# Medina, OH - Gordon, Sable, Likes Kids/dogs



## pamela berger (Jun 19, 2008)

[/img] 

Gordon is a very handsome guy that is a stray from Lance Road/Smith Road. He was not wearing a collar and is not micro chipped. He was good with the finders dogs, and her children

Medina Co AS


----------



## GSDTrain (Apr 21, 2008)

handsome!!!


----------



## Tbarrios333 (May 31, 2009)

Bump for the handsome sable!! He will be a stunning after he receives from TLC, nice stack and awesome penciling


----------



## Tbarrios333 (May 31, 2009)

Looks like he's in a shelter.. any contact info for him?


----------



## ShepherdMania (Jun 17, 2008)

Is there anyone that can pull and temp foster him? I have someone looking for a sable male.


----------



## Tbarrios333 (May 31, 2009)

Too bad he's so far... I would take him
Medina County Animal Shelter
Medina, OH
330-725-9121
[email protected]

http://www.petfinder.com/petnote/displaypet.cgi?petid=14187065

Gordon is a very handsome guy that is a stray from Lance Road/Smith Road.
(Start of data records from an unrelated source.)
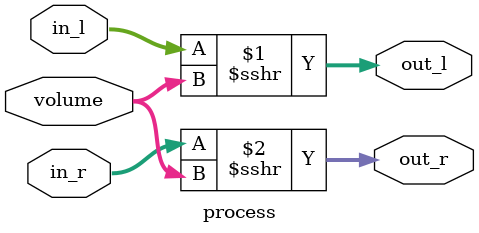
<source format=v>
`timescale 1ns / 1ps

module process(
    input signed[23:0] in_l,
    input signed[23:0] in_r,
    output signed[23:0] out_l,
    output signed[23:0] out_r,
    input[7:0] volume
);

    /* most csak loopback */
    assign out_l=in_l>>>volume;
    assign out_r=in_r>>>volume;

endmodule

</source>
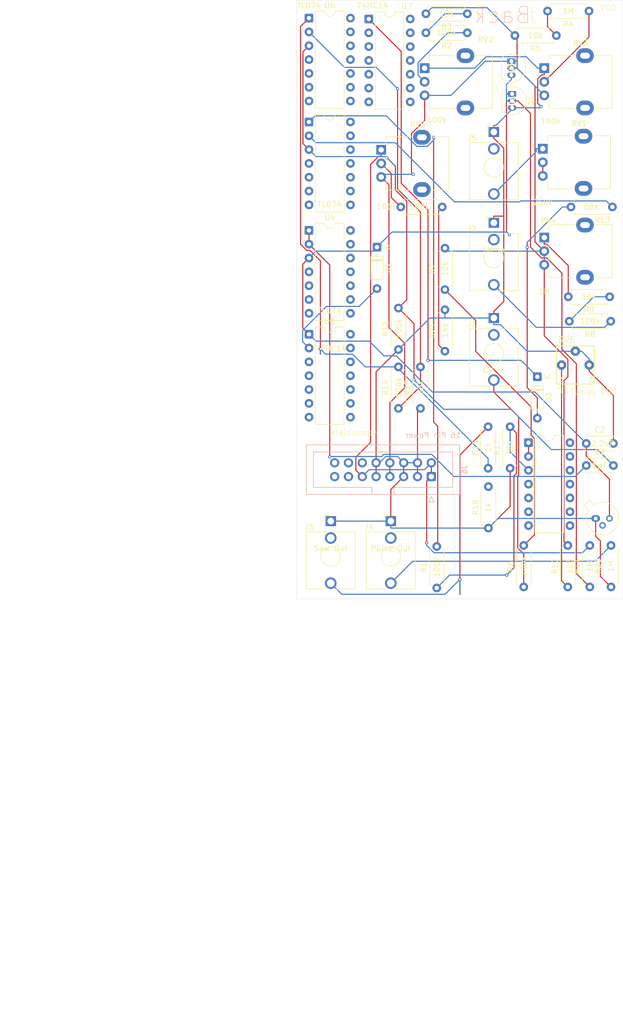
<source format=kicad_pcb>
(kicad_pcb
	(version 20241229)
	(generator "pcbnew")
	(generator_version "9.0")
	(general
		(thickness 1.6)
		(legacy_teardrops no)
	)
	(paper "A4")
	(layers
		(0 "F.Cu" signal)
		(2 "B.Cu" signal)
		(9 "F.Adhes" user "F.Adhesive")
		(11 "B.Adhes" user "B.Adhesive")
		(13 "F.Paste" user)
		(15 "B.Paste" user)
		(5 "F.SilkS" user "F.Silkscreen")
		(7 "B.SilkS" user "B.Silkscreen")
		(1 "F.Mask" user)
		(3 "B.Mask" user)
		(17 "Dwgs.User" user "User.Drawings")
		(19 "Cmts.User" user "User.Comments")
		(21 "Eco1.User" user "User.Eco1")
		(23 "Eco2.User" user "User.Eco2")
		(25 "Edge.Cuts" user)
		(27 "Margin" user)
		(31 "F.CrtYd" user "F.Courtyard")
		(29 "B.CrtYd" user "B.Courtyard")
		(35 "F.Fab" user)
		(33 "B.Fab" user)
		(39 "User.1" user)
		(41 "User.2" user)
		(43 "User.3" user)
		(45 "User.4" user)
	)
	(setup
		(pad_to_mask_clearance 0)
		(allow_soldermask_bridges_in_footprints no)
		(tenting front back)
		(pcbplotparams
			(layerselection 0x00000000_00000000_55555555_5755f5ff)
			(plot_on_all_layers_selection 0x00000000_00000000_00000000_00000000)
			(disableapertmacros no)
			(usegerberextensions no)
			(usegerberattributes yes)
			(usegerberadvancedattributes yes)
			(creategerberjobfile yes)
			(dashed_line_dash_ratio 12.000000)
			(dashed_line_gap_ratio 3.000000)
			(svgprecision 4)
			(plotframeref no)
			(mode 1)
			(useauxorigin no)
			(hpglpennumber 1)
			(hpglpenspeed 20)
			(hpglpendiameter 15.000000)
			(pdf_front_fp_property_popups yes)
			(pdf_back_fp_property_popups yes)
			(pdf_metadata yes)
			(pdf_single_document no)
			(dxfpolygonmode yes)
			(dxfimperialunits yes)
			(dxfusepcbnewfont yes)
			(psnegative no)
			(psa4output no)
			(plot_black_and_white yes)
			(sketchpadsonfab no)
			(plotpadnumbers no)
			(hidednponfab no)
			(sketchdnponfab yes)
			(crossoutdnponfab yes)
			(subtractmaskfromsilk no)
			(outputformat 1)
			(mirror no)
			(drillshape 0)
			(scaleselection 1)
			(outputdirectory "../../Downloads/")
		)
	)
	(net 0 "")
	(net 1 "GND")
	(net 2 "Net-(D2-K)")
	(net 3 "Net-(U4A--)")
	(net 4 "Net-(U5A-+)")
	(net 5 "Net-(C4-Pad1)")
	(net 6 "Net-(C4-Pad2)")
	(net 7 "Net-(D2-A)")
	(net 8 "Net-(D3-K)")
	(net 9 "Net-(D3-A)")
	(net 10 "Net-(J1-PadT)")
	(net 11 "Net-(J2-PadT)")
	(net 12 "Net-(J3-PadT)")
	(net 13 "Net-(J4-PadT)")
	(net 14 "Net-(Q3-B)")
	(net 15 "-12V")
	(net 16 "Net-(Q3-E)")
	(net 17 "Net-(R2-Pad2)")
	(net 18 "Net-(R2-Pad1)")
	(net 19 "Net-(R4-Pad2)")
	(net 20 "Net-(R4-Pad1)")
	(net 21 "Net-(R6-Pad2)")
	(net 22 "Net-(R8-Pad2)")
	(net 23 "Net-(R9-Pad2)")
	(net 24 "Net-(R10-Pad1)")
	(net 25 "+12V")
	(net 26 "Net-(U5A--)")
	(net 27 "Net-(R14-Pad2)")
	(net 28 "Net-(U6A--)")
	(net 29 "Net-(J5-PadT)")
	(net 30 "Net-(R1-Pad2)")
	(net 31 "Net-(U1A-+)")
	(net 32 "Net-(R13-Pad2)")
	(net 33 "Net-(U1A--)")
	(net 34 "Net-(R21-Pad1)")
	(net 35 "Net-(R22-Pad1)")
	(net 36 "Net-(Q1-B)")
	(net 37 "unconnected-(J6-Pin_12-Pad12)")
	(net 38 "unconnected-(J6-Pin_13-Pad13)")
	(net 39 "unconnected-(J6-Pin_16-Pad16)")
	(net 40 "unconnected-(J6-Pin_14-Pad14)")
	(net 41 "unconnected-(J6-Pin_15-Pad15)")
	(footprint "Connector_Audio:Jack_3.5mm_QingPu_WQP-PJ398SM_Vertical_CircularHoles" (layer "F.Cu") (at 29.55 107.72))
	(footprint "Resistor_THT:R_Axial_DIN0207_L6.3mm_D2.5mm_P7.62mm_Horizontal" (layer "F.Cu") (at 66.15 119.81 90))
	(footprint "Resistor_THT:R_Axial_DIN0207_L6.3mm_D2.5mm_P7.62mm_Horizontal" (layer "F.Cu") (at 39.5 65.19 90))
	(footprint "Package_DIP:DIP-14_W7.62mm" (layer "F.Cu") (at 54.88 93.3))
	(footprint "Diode_THT:D_DO-35_SOD27_P7.62mm_Horizontal" (layer "F.Cu") (at 27 57.38 -90))
	(footprint "Resistor_THT:R_Axial_DIN0207_L6.3mm_D2.5mm_P7.62mm_Horizontal" (layer "F.Cu") (at 47.45 98 90))
	(footprint "Package_DIP:DIP-14_W7.62mm" (layer "F.Cu") (at 14.5 15.3))
	(footprint "MusicThingModular:BOURNS_3362P_TRIMMER" (layer "F.Cu") (at 63.5 79.04))
	(footprint "Resistor_THT:R_Axial_DIN0207_L6.3mm_D2.5mm_P7.62mm_Horizontal" (layer "F.Cu") (at 70.31 50 180))
	(footprint "Package_DIP:DIP-14_W7.62mm" (layer "F.Cu") (at 14.5 73.38))
	(footprint "Package_TO_SOT_THT:TO-92_Inline" (layer "F.Cu") (at 51.73 23.23 -90))
	(footprint "Connector_Audio:Jack_3.5mm_QingPu_WQP-PJ398SM_Vertical_CircularHoles" (layer "F.Cu") (at 48.5 70.4))
	(footprint "Package_DIP:DIP-14_W7.62mm" (layer "F.Cu") (at 25.5 15.46))
	(footprint "Connector_Audio:Jack_3.5mm_QingPu_WQP-PJ398SM_Vertical_CircularHoles" (layer "F.Cu") (at 48.5 36.22))
	(footprint "Resistor_THT:R_Axial_DIN0207_L6.3mm_D2.5mm_P7.62mm_Horizontal" (layer "F.Cu") (at 51.5 98 90))
	(footprint "Resistor_THT:R_Axial_DIN0207_L6.3mm_D2.5mm_P7.62mm_Horizontal" (layer "F.Cu") (at 69.81 66.5 180))
	(footprint "Connector_Audio:Jack_3.5mm_QingPu_WQP-PJ398SM_Vertical_CircularHoles" (layer "F.Cu") (at 18.5 107.72))
	(footprint "Resistor_THT:R_Axial_DIN0207_L6.3mm_D2.5mm_P7.62mm_Horizontal" (layer "F.Cu") (at 39.5 76.5 90))
	(footprint "Resistor_THT:R_Axial_DIN0207_L6.3mm_D2.5mm_P7.62mm_Horizontal" (layer "F.Cu") (at 30.95 87 90))
	(footprint "Resistor_THT:R_Axial_DIN0207_L6.3mm_D2.5mm_P7.62mm_Horizontal" (layer "F.Cu") (at 43.62 14.5 180))
	(footprint "Potentiometer_THT:Potentiometer_Alpha_RD901F-40-00D_Single_Vertical" (layer "F.Cu") (at 35.775 24.5))
	(footprint "Package_TO_SOT_THT:TO-92_Inline" (layer "F.Cu") (at 51.87 29.23 -90))
	(footprint "Resistor_THT:R_Axial_DIN0207_L6.3mm_D2.5mm_P7.62mm_Horizontal" (layer "F.Cu") (at 35 87 90))
	(footprint "Capacitor_THT:C_Disc_D5.0mm_W2.5mm_P5.00mm" (layer "F.Cu") (at 65.5 93.45))
	(footprint "Diode_THT:D_DO-35_SOD27_P7.62mm_Horizontal" (layer "F.Cu") (at 56.5 81.19 -90))
	(footprint "Connector_Audio:Jack_3.5mm_QingPu_WQP-PJ398SM_Vertical_CircularHoles" (layer "F.Cu") (at 48.5 52.9))
	(footprint "Resistor_THT:R_Axial_DIN0207_L6.3mm_D2.5mm_P7.62mm_Horizontal" (layer "F.Cu") (at 47.5 109 90))
	(footprint "Resistor_THT:R_Axial_DIN0207_L6.3mm_D2.5mm_P7.62mm_Horizontal" (layer "F.Cu") (at 66 14 180))
	(footprint "Resistor_THT:R_Axial_DIN0207_L6.3mm_D2.5mm_P7.62mm_Horizontal" (layer "F.Cu") (at 43.62 18 180))
	(footprint "Resistor_THT:R_Axial_DIN0207_L6.3mm_D2.5mm_P7.62mm_Horizontal" (layer "F.Cu") (at 70 71 180))
	(footprint "Package_DIP:DIP-14_W7.62mm" (layer "F.Cu") (at 14.5 54.3))
	(footprint "Capacitor_THT:C_Disc_D5.0mm_W2.5mm_P5.00mm" (layer "F.Cu") (at 65.5 97.5))
	(footprint "Resistor_THT:R_Axial_DIN0207_L6.3mm_D2.5mm_P7.62mm_Horizontal" (layer "F.Cu") (at 38 120 90))
	(footprint "Package_DIP:DIP-14_W7.62mm" (layer "F.Cu") (at 14.5 34.38))
	(footprint "Package_TO_SOT_THT:TO-18-3" (layer "F.Cu") (at 67.23 107.23))
	(footprint "Resistor_THT:R_Axial_DIN0207_L6.3mm_D2.5mm_P7.62mm_Horizontal" (layer "F.Cu") (at 54 119.81 90))
	(footprint "Resistor_THT:R_Axial_DIN0207_L6.3mm_D2.5mm_P7.62mm_Horizontal" (layer "F.Cu") (at 30.95 76.19 90))
	(footprint "Resistor_THT:R_Axial_DIN0207_L6.3mm_D2.5mm_P7.62mm_Horizontal" (layer "F.Cu") (at 31.38 50))
	(footprint "Potentiometer_THT:Potentiometer_Alpha_RD901F-40-00D_Single_Vertical"
		(layer "F.Cu")
		(uuid "ccee846e-b62e-497b-bc6e-81277f6e92fa")
		(at 57.775 55.62)
		(descr "Potentiometer, vertical, 9mm, single, http://www.taiwanalpha.com.tw/downloads?target=products&id=113")
		(tags "potentiometer vertical 9mm single")
		(property "Reference" "RV4"
			(at 0.725 -3.12 180)
			(layer "F.SilkS")
			(uuid "c1eb7021-17b5-4a34-ba26-e76a75899553")
			(effects
				(font
					(size 1 1)
					(thickness 0.15)
				)
			)
		)
		(property "Value" "1M"
			(at 0 9.86 180)
			(layer "F.SilkS")
			(uuid "6eb96a03-0b81-4f39-a59c-74ed94b86c14")
			(effects
				(font
					(size 1 1)
					(thickness 0.15)
				)
			)
		)
		(property "Datasheet" ""
			(at 0 0 0)
			(unlocked yes)
			(layer "F.Fab")
			(hide yes)
			(uuid "2beba1de-1290-471d-a6ab-38de493c1931")
			(effects
				(font
					(size 1.27 1.27)
					(thickness 0.15)
				)
			)
		)
		(property "Description" "Potentiometer"
			(at 0 0 0)
			(unlocked yes)
			(layer "F.Fab")
			(hide yes)
			(uuid "2ae9f532-d61f-4659-93ca-6b5bb76a8c2f")
			(effects
				(font
					(size 1.27 1.27)
					(thickness 0.15)
				)
			)
		)
		(property ki_fp_filters "Potentiometer*")
		(path "/633b4e1f-222f-4df7-9981-baddd7f2b562")
		(sheetname "/")
		(sheetfile "DOMSynth.kicad_sch")
		(attr through_hole)
		(fp_line
			(start 0.88 -2.38)
			(end 5.6 -2.38)
			(stroke
				(width 0.12)
				(type solid)
			)
			(layer "F.SilkS")
			(uuid "53e6a24b-7d88-4e0d-9db9-6398bcf30978")
		)
		(fp_line
			(start 0.88 -1.19)
			(end 0.88 -2.37)
			(stroke
				(width 0.12)
				(type solid)
			)
			(layer "F.SilkS")
			(uuid "d203a859-0c76-4db8-bc87-d2704563e3ac")
		)
		(fp_line
			(start 0.88 1.71)
			(end 0.88 1.18)
			(stroke
				(width 0.12)
				(type solid)
			)
			(layer "F.SilkS")
			(uuid "d7e5c305-e93e-40ea-9c18-2b2b5621515d")
		)
		(fp_line
			(start 0.88 4.16)
			(end 0.88 3.33)
			(stroke
				(width 0.12)
				(type solid)
			)
			(layer "F.SilkS")
			(uuid "b1e1b4eb-7076-479a-840d-143515713234")
		)
		(fp_line
			(start 0.88 7.37)
			(end 0.88 5.88)
			(stroke
				(width 0.12)
				(type solid)
	
... [101897 chars truncated]
</source>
He was not wearing a collar and is not micro chipped. He was good with the finders dogs, and her children. He will be available for adopiton on 7/20 at 10am if not claimed by his owner.


----------



## ValiPa (May 1, 2009)

http://www.petfinder.com/petnote/displaypet.cgi?petid=14187065


----------



## pamela berger (Jun 19, 2008)

Geez, I forgot the petfinder link again!


----------



## pamela berger (Jun 19, 2008)

Listing removed


----------



## ShepherdMania (Jun 17, 2008)

I see that. I hope he found a great home.


----------